Ein KuLaDig-Objektbeitrag besteht aus einer eindeutigen Objektbenennung, einer eindeutigen Verortung des Objekts in einer Geometrie mit hinterlegtem Kartenwerk, einer Mediengalerie und einem Textblock. In der Mediengalerie können sowohl Bilder als auch Audios oder Videos zum Objekt präsentiert werden.

Welche Objekte sind für KuLaDig geeignet?

KuLaDig steht allen Objekten und Elementen der Kulturlandschaft offen, die einen gewissen kulturhistorischen und kulturellen Wert besitzen – materiellem wie immateriellem kulturellem Erbe. Wichtig dabei ist, dass es sich um in der Landschaft verortbare Objekte handelt. In KuLaDig gibt es große Objekte, wie Städte, Stadtteile, Ortsgemeinden, Klosteranlagen etc. und kleine Objekte wie beispielsweise Flurkreuze, Rittersteine oder feste Elemente von Innenräumen wie Altäre und Orgeln. Zudem werden in KuLaDig Orts- und Themenbeiträge erfasst, mit denen größere Zusammenhänge dargestellt werden.

Wer kann bei KuLaDig mitmachen?

KuLaDig ist bewusst als offenes Informationssystem konzipiert und so ergeben sich verschiedene Möglichkeiten der Beteiligung und Mitarbeit: Über die Mitmach-Funktion können alle – so Ihnen inhaltliche Fehler in einem Objekteintrag auffallen oder Sie etwas ergänzen möchten – Kontakt zur KuLaDig-Redaktion des LVR aufnehmen. Von dort aus werden die Anfragen an die zuständigen Stellen weitergeleitet, die sich dann mit Ihnen in Verbindung setzen. Daher bitte immer die E-Mailadresse angeben.

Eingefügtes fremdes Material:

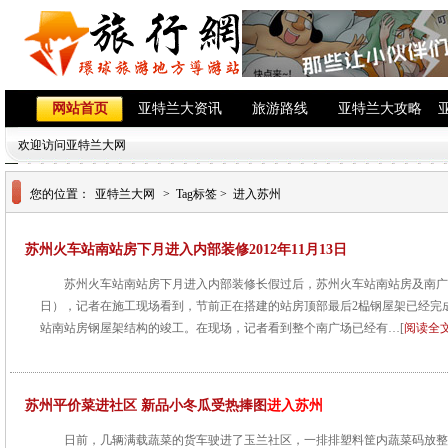
网站首页
亚特兰大资讯
旅游路线
亚特兰大攻略
欢迎访问亚特兰大网
您的位置：
亚特兰大网
> Tag标签 > 进入苏州
苏州火车站南站房下月进入内部装修2012年11月13日
苏州火车站南站房下月进入内部装修长假过后，苏州火车站南站房及南广场
日），记者在施工现场看到，节前正在搭建的站房顶部最后2榀钢屋架已经完
站南站房钢屋架结构的竣工。在现场，记者看到整个南广场已经有…[
阅读全
苏州平价菜进社区 新品小冬瓜受热捧图
进入苏州
日前，几辆满载蔬菜的货车驶进了玉兰社区，一排排塑料筐内蔬菜码放整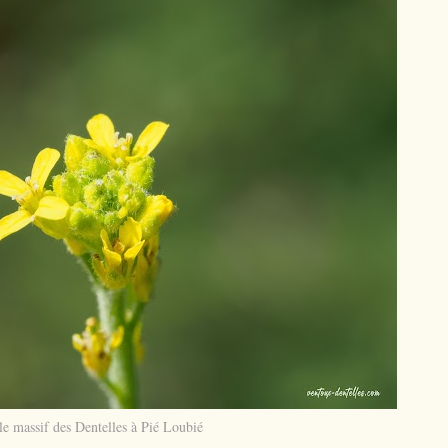
le massif des Dentelles à Pié Loubié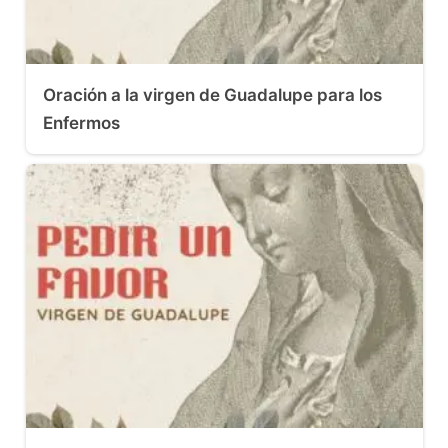
Oración a la virgen de Guadalupe para los
Enfermos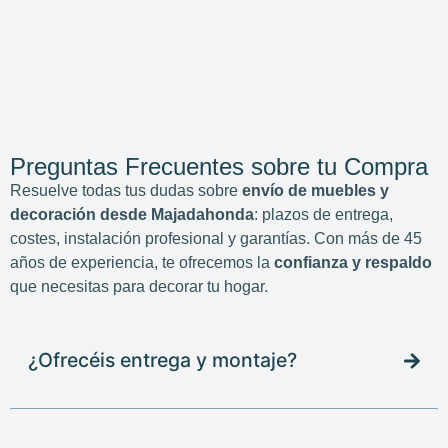
Preguntas Frecuentes sobre tu Compra
Resuelve todas tus dudas sobre
envío de muebles y
decoración desde Majadahonda
: plazos de entrega,
costes, instalación profesional y garantías. Con más de 45
años de experiencia, te ofrecemos la
confianza y respaldo
que necesitas para decorar tu hogar.
¿Ofrecéis entrega y montaje?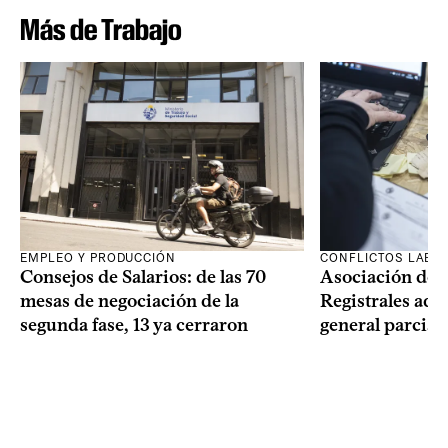
Más de Trabajo
EMPLEO Y PRODUCCIÓN
CONFLICTOS LABO
Consejos de Salarios: de las 70
Asociación de 
mesas de negociación de la
Registrales adh
segunda fase, 13 ya cerraron
general parcial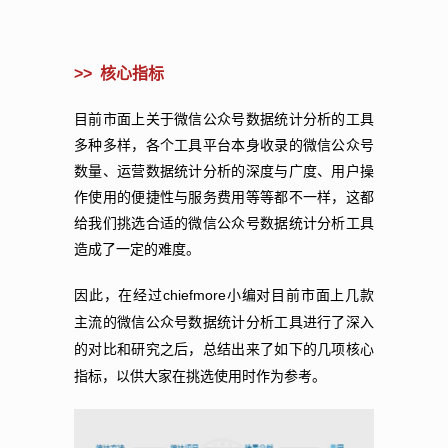
>>
核心指标
目前市面上关于微信公众号数据统计分析的工具
多种多样，各个工具平台本身收录的微信公众号
数量、运营数据统计分析的深度与广度、用户操
作使用的便捷性与服务费用等等都不一样，这都
给我们挑选合适的微信公众号数据统计分析工具
造成了一定的难度。
chiefmore
因此，在经过
小编对目前市面上几款
主流的微信公众号数据统计分析工具进行了深入
的对比和研究之后，总结出来了如下的几项核心
指标，以供大家在挑选使用时作为参考。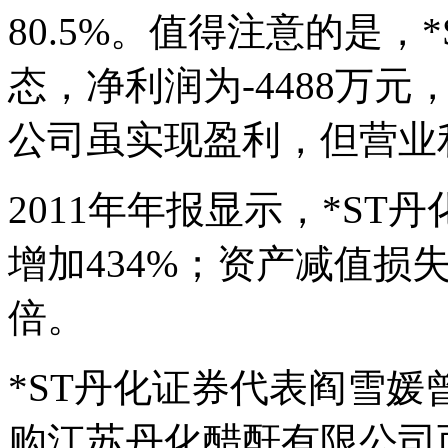
80.5%。值得注意的是，*
态，净利润为-4488万元，
公司虽实现盈利，但营业利
2011年年报显示，*ST
增加434%；资产减值损失1
倍。
*ST丹化证券代表阎雪
购江苏丹化醋酐有限公司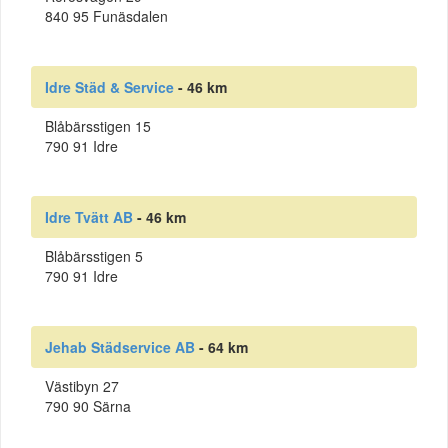
840 95 Funäsdalen
Idre Städ & Service
- 46 km
Blåbärsstigen 15
790 91 Idre
Idre Tvätt AB
- 46 km
Blåbärsstigen 5
790 91 Idre
Jehab Städservice AB
- 64 km
Västibyn 27
790 90 Särna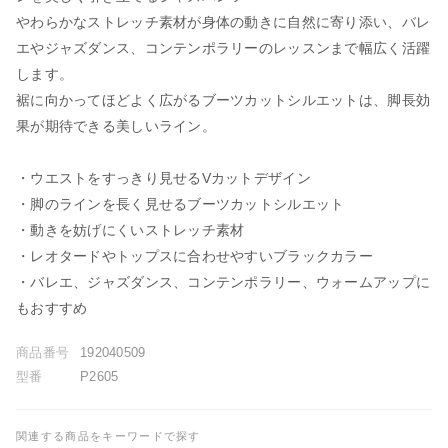
やわらかなストレッチ素材が身体の動きに自然に寄り添い、バレ
エやジャズダンス、コンテンポラリーのレッスンまで幅広く活躍
します。
裾に向かってほどよく広がるブーツカットシルエットは、脚長効
果が期待できる美しいライン。
・ウエストをすっきり見せるVカットデザイン
・脚のラインを長く見せるブーツカットシルエット
・動きを妨げにくいストレッチ素材
・レオタードやトップスに合わせやすいブラックカラー
・バレエ、ジャズダンス、コンテンポラリー、ウォームアップに
もおすすめ
商品番号
192040509
型番
P2605
関連する商品をキーワードで探す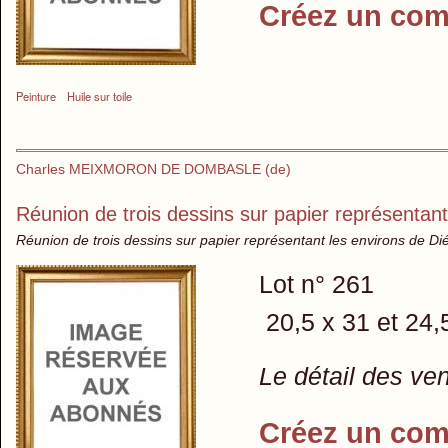
Créez un com
Peinture
Huile sur toile
Charles MEIXMORON DE DOMBASLE (de)
Réunion de trois dessins sur papier représentant
Réunion de trois dessins sur papier représentant les environs de Di
Lot n° 261
20,5 x 31 et 24,
Le détail des ve
Créez un com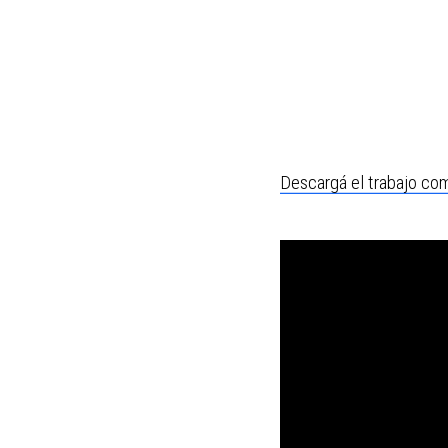
Descargá el trabajo com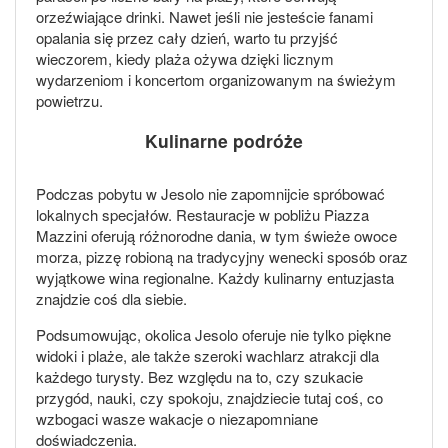
orzeźwiające drinki. Nawet jeśli nie jesteście fanami
opalania się przez cały dzień, warto tu przyjść
wieczorem, kiedy plaża ożywa dzięki licznym
wydarzeniom i koncertom organizowanym na świeżym
powietrzu.
Kulinarne podróże
Podczas pobytu w Jesolo nie zapomnijcie spróbować
lokalnych specjałów. Restauracje w pobliżu Piazza
Mazzini oferują różnorodne dania, w tym świeże owoce
morza, pizzę robioną na tradycyjny wenecki sposób oraz
wyjątkowe wina regionalne. Każdy kulinarny entuzjasta
znajdzie coś dla siebie.
Podsumowując, okolica Jesolo oferuje nie tylko piękne
widoki i plaże, ale także szeroki wachlarz atrakcji dla
każdego turysty. Bez względu na to, czy szukacie
przygód, nauki, czy spokoju, znajdziecie tutaj coś, co
wzbogaci wasze wakacje o niezapomniane
doświadczenia.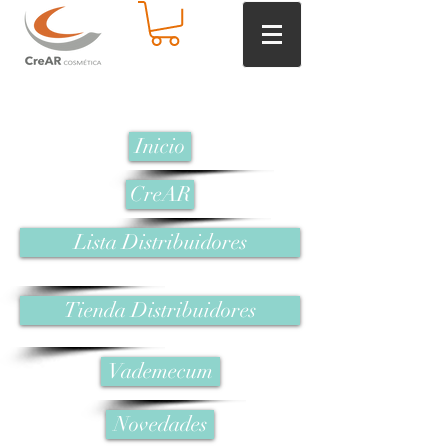
Inicio
CreAR
Lista Distribuidores
Tienda Distribuidores
Vademecum
Novedades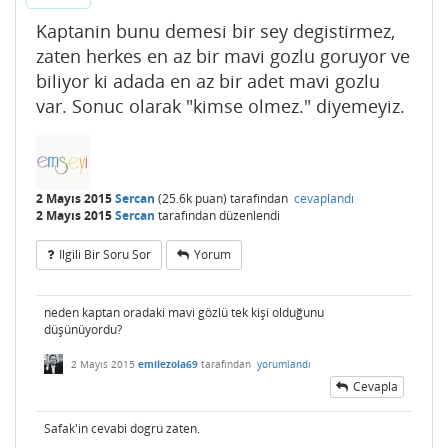
Kaptanin bunu demesi bir sey degistirmez,
zaten herkes en az bir mavi gozlu goruyor ve
biliyor ki adada en az bir adet mavi gozlu
var. Sonuc olarak "kimse olmez." diyemeyiz.
2 Mayıs 2015
Sercan
(
25.6k
puan)
tarafından
cevaplandı
2 Mayıs 2015
Sercan
tarafından
düzenlendi
Ilgili Bir Soru Sor
Yorum
neden kaptan oradaki mavi gözlü tek kişi olduğunu
düşünüyordu?
2 Mayıs 2015
emilezola69
tarafından
yorumlandı
Cevapla
Safak'in cevabi dogru zaten.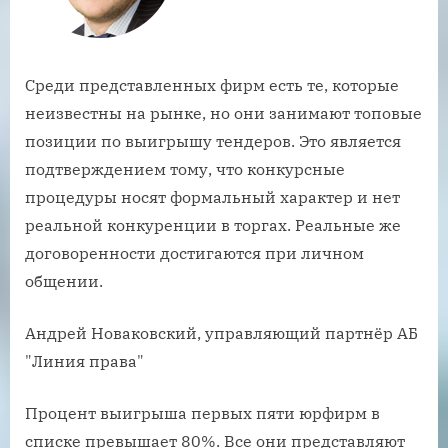
Среди представленных фирм есть те, которые
неизвестны на рынке, но они занимают топовые
позиции по выигрышу тендеров. Это является
подтверждением тому, что конкурсные
процедуры носят формальный характер и нет
реальной конкуренции в торгах. Реальные же
договоренности достигаются при личном
общении.
Андрей Новаковский, управляющий партнёр АБ
"Линия права"
Процент выигрыша первых пяти юрфирм в
списке превышает 80%. Все они представляют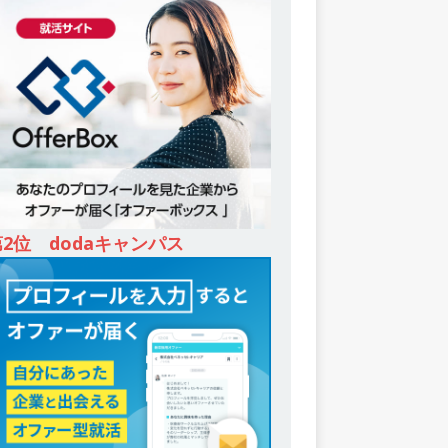
第2位 dodaキャンパス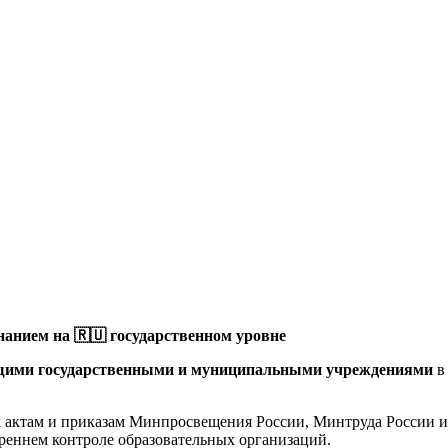
анием на 🇷🇺 государственном уровне
щими государственными и муниципальными учреждениями
в
актам и приказам Минпросвещения России, Минтруда России и 
реннем контроле образовательных организаций.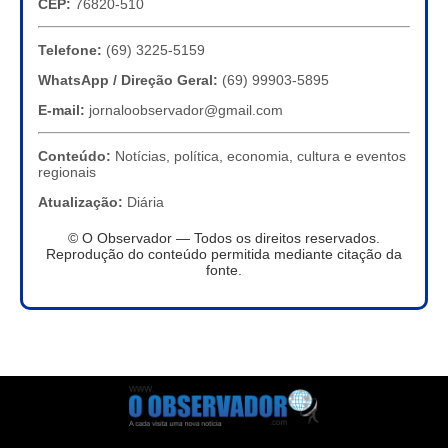
CEP:
76820-510
Telefone:
(69) 3225-5159
WhatsApp / Direção Geral:
(69) 99903-5895
E-mail:
jornaloobservador@gmail.com
Conteúdo:
Notícias, política, economia, cultura e eventos
regionais
Atualização:
Diária
© O Observador — Todos os direitos reservados.
Reprodução do conteúdo permitida mediante citação da
fonte.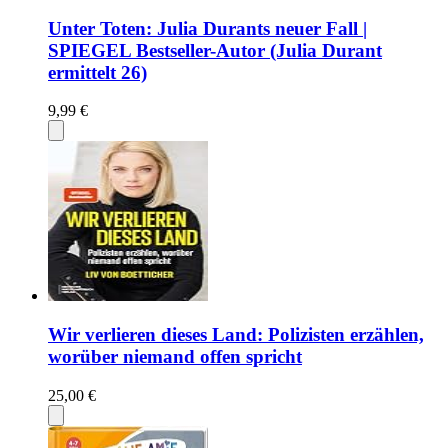
Unter Toten: Julia Durants neuer Fall |
SPIEGEL Bestseller-Autor (Julia Durant
ermittelt 26)
9,99 €
Wir verlieren dieses Land: Polizisten erzählen,
worüber niemand offen spricht
25,00 €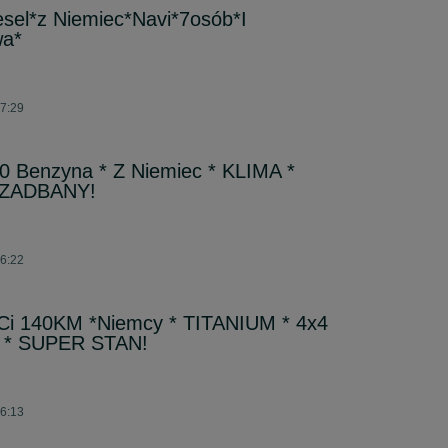
esel*z Niemiec*Navi*7osób*I
wa*
07:29
0 Benzyna * Z Niemiec * KLIMA *
 ZADBANY!
06:22
Ci 140KM *Niemcy * TITANIUM * 4x4
 * SUPER STAN!
06:13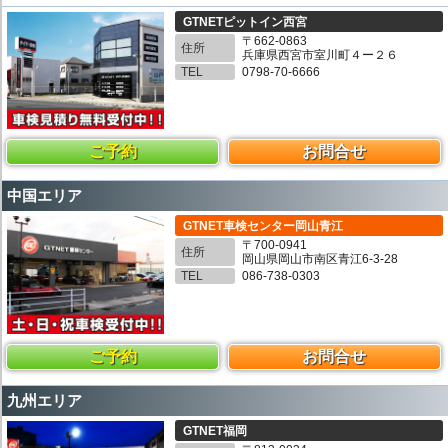
GTNETピットイン西宮
〒662-0863
住所
兵庫県西宮市室川町４ー２６
TEL
0798-70-6666
ご予約
お問合せ
中国エリア
GTNET車検センター岡山青江
〒700-0941
住所
岡山県岡山市南区青江6-3-28
TEL
086-738-0303
ご予約
お問合せ
九州エリア
GTNET福岡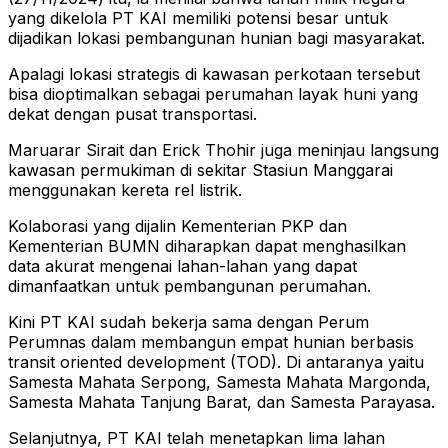
yang dikelola PT KAI memiliki potensi besar untuk
dijadikan lokasi pembangunan hunian bagi masyarakat.
Apalagi lokasi strategis di kawasan perkotaan tersebut
bisa dioptimalkan sebagai perumahan layak huni yang
dekat dengan pusat transportasi.
Maruarar Sirait dan Erick Thohir juga meninjau langsung
kawasan permukiman di sekitar Stasiun Manggarai
menggunakan kereta rel listrik.
Kolaborasi yang dijalin Kementerian PKP dan
Kementerian BUMN diharapkan dapat menghasilkan
data akurat mengenai lahan-lahan yang dapat
dimanfaatkan untuk pembangunan perumahan.
Kini PT KAI sudah bekerja sama dengan Perum
Perumnas dalam membangun empat hunian berbasis
transit oriented development (TOD). Di antaranya yaitu
Samesta Mahata Serpong, Samesta Mahata Margonda,
Samesta Mahata Tanjung Barat, dan Samesta Parayasa.
Selanjutnya, PT KAI telah menetapkan lima lahan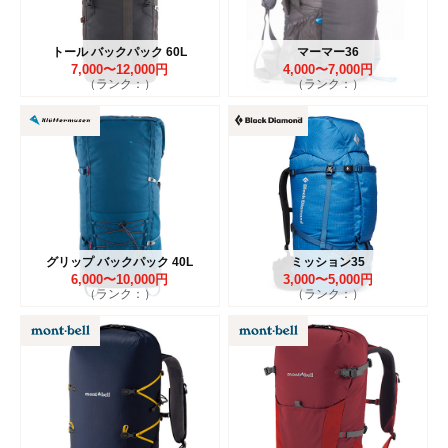
トール バックパック 60L
マーマー36
7,000〜12,000円
4,000〜7,000円
（ランク：）
（ランク：）
グリップ バックパック 40L
ミッション35
6,000〜10,000円
3,000〜5,000円
（ランク：）
（ランク：）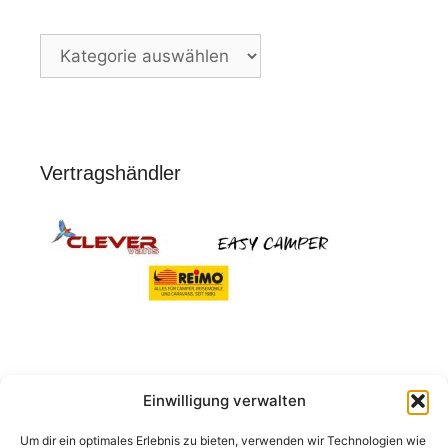
Nach
Stichworten
Vertragshändler
Einwilligung verwalten
Suchen
nach:
Um dir ein optimales Erlebnis zu bieten, verwenden wir Technologien wie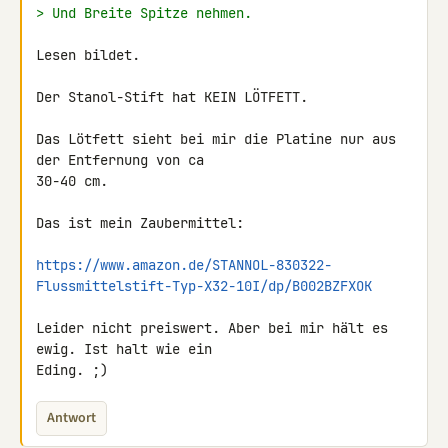
> Und Breite Spitze nehmen.
Lesen bildet.

Der Stanol-Stift hat KEIN LÖTFETT.

Das Lötfett sieht bei mir die Platine nur aus 
der Entfernung von ca 

30-40 cm.

Das ist mein Zaubermittel:

https://www.amazon.de/STANNOL-830322-
Flussmittelstift-Typ-X32-10I/dp/B002BZFXOK
Leider nicht preiswert. Aber bei mir hält es 
ewig. Ist halt wie ein 

Eding. ;)
Antwort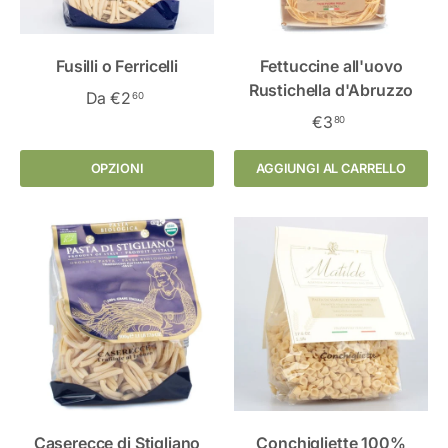
Fusilli o Ferricelli
Fettuccine all'uovo
Rustichella d'Abruzzo
Da
€2
60
€3
80
OPZIONI
AGGIUNGI AL CARRELLO
Caserecce di Stigliano
Conchigliette 100%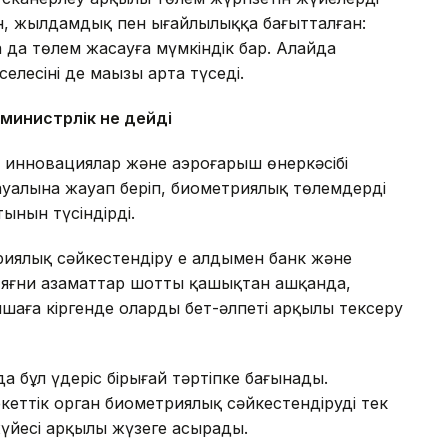
н, жылдамдық пен ыңғайлылыққа бағытталған:
 да төлем жасауға мүмкіндік бар. Алайда
лесінің де маңызы арта түседі.
 министрлік не дейді
 инновациялар және аэроғарыш өнеркәсібі
 сауалына жауап беріп, биометриялық төлемдердің
тынын түсіндірді.
риялық сәйкестендіру ең алдымен банк және
 яғни азаматтар шотты қашықтан ашқанда,
аға кіргенде олардың бет-әлпеті арқылы тексеру
 бұл үдеріс бірыңғай тәртіпке бағынады.
еттік орган биометриялық сәйкестендіруді тек
үйесі арқылы жүзеге асырады.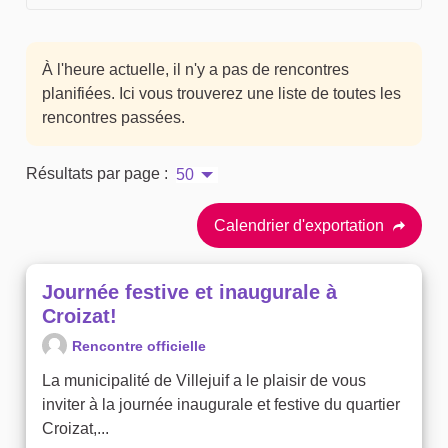
À l'heure actuelle, il n'y a pas de rencontres
planifiées. Ici vous trouverez une liste de toutes les
rencontres passées.
Résultats par page :
50
Calendrier d'exportation
Journée festive et inaugurale à
Croizat!
Rencontre officielle
La municipalité de Villejuif a le plaisir de vous
inviter à la journée inaugurale et festive du quartier
Croizat,...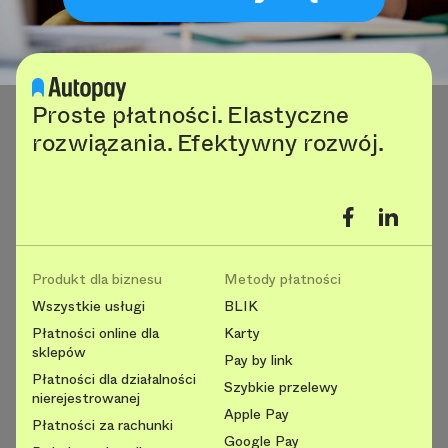
Proste płatności. Elastyczne
rozwiązania. Efektywny rozwój.
Produkt dla biznesu
Metody płatności
Wszystkie usługi
BLIK
Płatności online dla
Karty
sklepów
Pay by link
Płatności dla działalności
Szybkie przelewy
nierejestrowanej
Apple Pay
Płatności za rachunki
Google Pay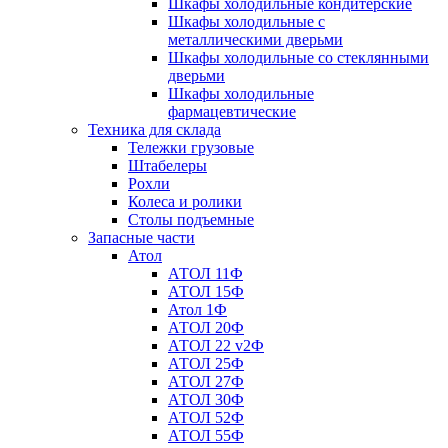
Шкафы холодильные кондитерские
Шкафы холодильные с
металлическими дверьми
Шкафы холодильные со стеклянными
дверьми
Шкафы холодильные
фармацевтические
Техника для склада
Тележки грузовые
Штабелеры
Рохли
Колеса и ролики
Столы подъемные
Запасные части
Атол
АТОЛ 11Ф
АТОЛ 15Ф
Атол 1Ф
АТОЛ 20Ф
АТОЛ 22 v2Ф
АТОЛ 25Ф
АТОЛ 27Ф
АТОЛ 30Ф
АТОЛ 52Ф
АТОЛ 55Ф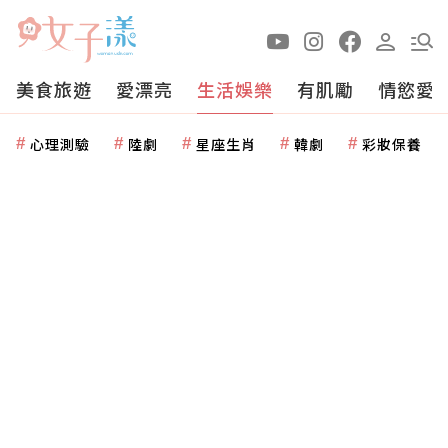
美食旅遊
愛漂亮
生活娛樂
有肌勵
情慾愛
心理測驗
陸劇
星座生肖
韓劇
彩妝保養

Auch ist es möglich, einen eigenen Beitrag zu einem Objekt der Kulturlandschaft zu verfassen, das Ihnen sehr am Herzen liegt und noch nicht im Bestand vorhanden ist. Informationen zum Arbeitsprozess und zu den formalen Kriterien von KuLaDig-Objekten finden Sie auf unseren Seiten zum Arbeitsprozess und zur multimedialen Ausstattung von Beiträgen.